Adopt a Clean Architecture / Ports-and-Adapters approach for metadata retrieval:

  1. Define a MetadataProvider port (a typing.Protocol) in src/erdos/core/ports.py.
  2. Implement providers as thin adapters around existing clients:
  3. OpenAlexProvider wraps OpenAlexClient
  4. CrossrefProvider wraps fetch_crossref_work() + parse_crossref_work()
  5. Implement FallbackProvider(primary, fallback) that conforms to the same port and provides:
  6. “not found” fallback (primary returns None)
  7. “error” fallback (primary raises)
  8. Compose the default chain in the composition root (AppContext), not inside ingest functions.

Target dependency arrows:

commands/services ──► ports (MetadataProvider) ◄── adapters (OpenAlex/Crossref)

Options Considered

Option A (Chosen): Provider Port + Fallback Chain (In-Process)

Pros - Strong DIP/OCP: new sources are new adapters, not edits to ingest logic. - Testable: unit tests inject providers; network tests are isolated + marked. - Small change: builds on existing OpenAlexClient/crossref_client code. Cons - Adds a small amount of indirection (provider wrappers).

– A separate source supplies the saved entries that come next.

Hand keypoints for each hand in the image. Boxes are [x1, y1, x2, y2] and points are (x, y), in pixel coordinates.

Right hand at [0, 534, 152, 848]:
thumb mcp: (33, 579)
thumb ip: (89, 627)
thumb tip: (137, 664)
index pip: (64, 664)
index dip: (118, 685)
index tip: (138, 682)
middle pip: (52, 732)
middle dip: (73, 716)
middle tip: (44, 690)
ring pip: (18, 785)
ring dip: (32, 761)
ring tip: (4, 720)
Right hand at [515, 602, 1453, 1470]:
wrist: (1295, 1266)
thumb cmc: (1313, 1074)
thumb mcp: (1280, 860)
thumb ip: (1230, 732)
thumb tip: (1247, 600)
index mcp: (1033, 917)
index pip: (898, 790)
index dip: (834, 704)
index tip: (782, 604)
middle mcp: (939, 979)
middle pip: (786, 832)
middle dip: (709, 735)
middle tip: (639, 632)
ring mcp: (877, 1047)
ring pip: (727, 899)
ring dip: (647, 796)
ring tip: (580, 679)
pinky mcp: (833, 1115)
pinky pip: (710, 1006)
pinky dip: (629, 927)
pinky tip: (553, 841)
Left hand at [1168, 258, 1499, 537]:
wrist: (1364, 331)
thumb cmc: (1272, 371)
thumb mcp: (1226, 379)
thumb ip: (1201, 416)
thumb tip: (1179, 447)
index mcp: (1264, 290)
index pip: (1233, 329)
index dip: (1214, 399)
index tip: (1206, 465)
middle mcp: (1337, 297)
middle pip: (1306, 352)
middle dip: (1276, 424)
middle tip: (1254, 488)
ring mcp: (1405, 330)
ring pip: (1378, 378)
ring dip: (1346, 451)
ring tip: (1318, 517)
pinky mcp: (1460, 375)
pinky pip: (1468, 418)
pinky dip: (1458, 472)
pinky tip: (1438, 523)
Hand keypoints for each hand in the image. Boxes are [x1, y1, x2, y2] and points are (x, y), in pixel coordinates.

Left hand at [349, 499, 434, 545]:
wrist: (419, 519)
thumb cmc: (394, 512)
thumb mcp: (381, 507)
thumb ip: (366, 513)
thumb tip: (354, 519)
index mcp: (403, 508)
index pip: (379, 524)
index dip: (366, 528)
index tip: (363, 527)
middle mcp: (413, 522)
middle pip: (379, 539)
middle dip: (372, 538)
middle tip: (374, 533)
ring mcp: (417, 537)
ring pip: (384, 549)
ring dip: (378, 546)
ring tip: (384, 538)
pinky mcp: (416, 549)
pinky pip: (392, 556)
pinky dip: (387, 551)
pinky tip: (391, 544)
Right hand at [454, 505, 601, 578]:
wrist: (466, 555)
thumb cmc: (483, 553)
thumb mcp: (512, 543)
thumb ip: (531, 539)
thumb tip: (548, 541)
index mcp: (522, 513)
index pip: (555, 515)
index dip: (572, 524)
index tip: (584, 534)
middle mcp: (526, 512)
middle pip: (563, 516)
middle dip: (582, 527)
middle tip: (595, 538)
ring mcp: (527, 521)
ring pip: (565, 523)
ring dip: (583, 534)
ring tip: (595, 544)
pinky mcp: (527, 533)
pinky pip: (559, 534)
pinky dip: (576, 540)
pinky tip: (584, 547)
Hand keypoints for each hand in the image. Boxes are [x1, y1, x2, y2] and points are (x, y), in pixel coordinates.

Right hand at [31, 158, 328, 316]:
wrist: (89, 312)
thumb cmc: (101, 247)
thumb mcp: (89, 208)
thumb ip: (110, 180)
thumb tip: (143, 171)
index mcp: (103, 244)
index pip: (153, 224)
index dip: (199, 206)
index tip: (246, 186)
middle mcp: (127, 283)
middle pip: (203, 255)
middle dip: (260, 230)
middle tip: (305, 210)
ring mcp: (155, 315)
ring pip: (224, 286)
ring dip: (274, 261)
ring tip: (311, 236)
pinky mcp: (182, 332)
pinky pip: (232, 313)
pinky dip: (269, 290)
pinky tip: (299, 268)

Option B: Single “Orchestrator” Service With Hardcoded Clients

Pros - Keeps logic centralized in one place. Cons - Still violates DIP/OCP unless it exposes a port anyway. - Risks becoming another “god service” as sources expand.

Option C: Plugin Registry (Entry Points) for Providers

Pros - Maximum extensibility for external providers. Cons - Overkill for a local-first CLI at ~1k problems; adds packaging complexity.

Consequences

  • SPEC-022 is the implementation spec for this ADR.
  • ingest/fetch.py should accept an injected MetadataProvider (no direct client construction).
  • The CLI --source flag becomes a selection of provider chains rather than a branching switch inside fetch code.
  • Network integration tests become explicit (@pytest.mark.requires_network) and optional.

Follow-ups / Non-Goals

  • Do not build “paper discovery” here; this ADR is only about metadata retrieval for known identifiers.
  • Do not redesign the arXiv content path (tarball download/extract); keep it separate from metadata providers.